In a recent report called "Digital Business Accelerated," which examines the digital transformation trends of SMEs, Chubb pointed out that makeshift home offices that do not really address ergonomic best practices can lead to an increase in long-term damage. [1
An injury or illness that occurs when an employee working at home will be considered work-related if it occurs while the worker is performing work for pay or compensation at home, and the injury or illness is directly related to the performance of the work rather than to the general home environment or environment, according to OSHA.
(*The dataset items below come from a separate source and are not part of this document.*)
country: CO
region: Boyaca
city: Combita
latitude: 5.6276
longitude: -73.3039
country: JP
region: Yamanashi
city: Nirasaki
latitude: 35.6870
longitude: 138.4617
For example, OSHA to say, if an employee drops a box of working documents and injures the foot, the case is considered work-related. If an employee is injured because he or she travels on the family dog while rushing to answer a telephone call at work, the case is not considered work-related. If an employee working at home is electrically due to incorrect wiring, the injury is not considered work-related.
There is a lot of ambiguity about such claims.
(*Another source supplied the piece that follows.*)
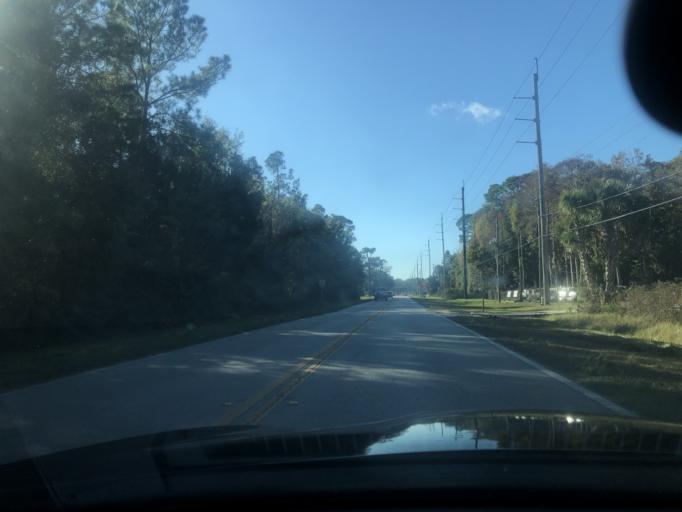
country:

"It is much more difficult to prove that an injury was work-related because there is usually less evidence in these home office scenarios," says Gary L. Wickert, an insurance law attorney, in an article in the Claims Journal. “An accident at a company or workplace can have witnesses or be caught on safety material. Work at home workers are often alone while working, so there is often no one present to confirm a sudden injury or accident or to determine the exact conditions of the injury.
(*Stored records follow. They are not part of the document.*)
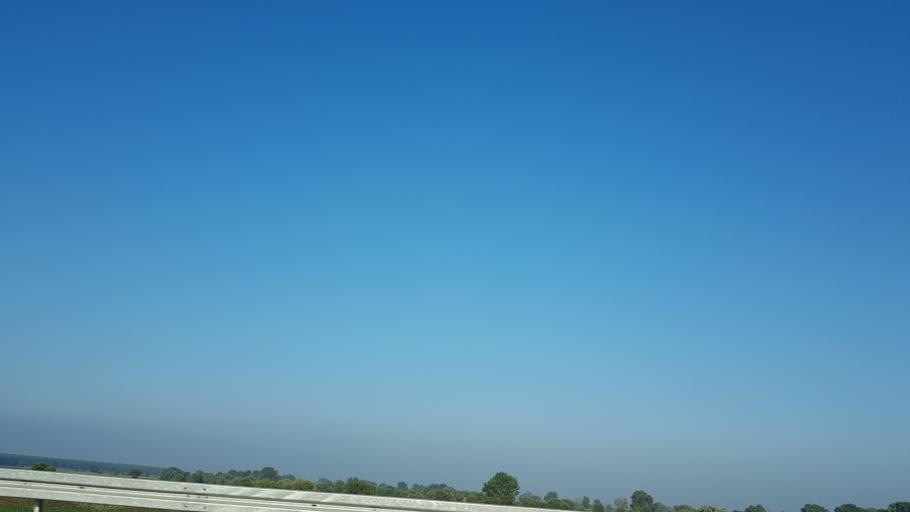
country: TR
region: Bursa
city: Tatkavakli
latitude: 40.1086
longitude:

Holding a third party responsible (subrogation) for an accident also becomes more complicated in the event of personal injury.
"When the worker is injured in their home, subrogation targets tend to shrink and blow away," Wickert says. "If an employee is injured at home or when he takes children to kindergarten before, during or after the working day … A subrogated carrier cannot sue the employee in the employee's name – neither can the employee," he said.  Employers and workers must also be aware of mental health problems that can develop. While many people appreciate the psychological benefits of working remotely, others find that teleworking leads to anxiety, depression and burnout. The Center for Workplace Mental Health has suggestions for workers that include exercise and a regular schedule, as well as for employers, which include staying in touch and acknowledging the effects of isolation.
To reduce changes in home injuries, of which poisonings and cases are the most common, check out the CDC's Home and Leisure Security page. For tips on setting up an ergonomically correct workstation, read this Mayo Clinic article.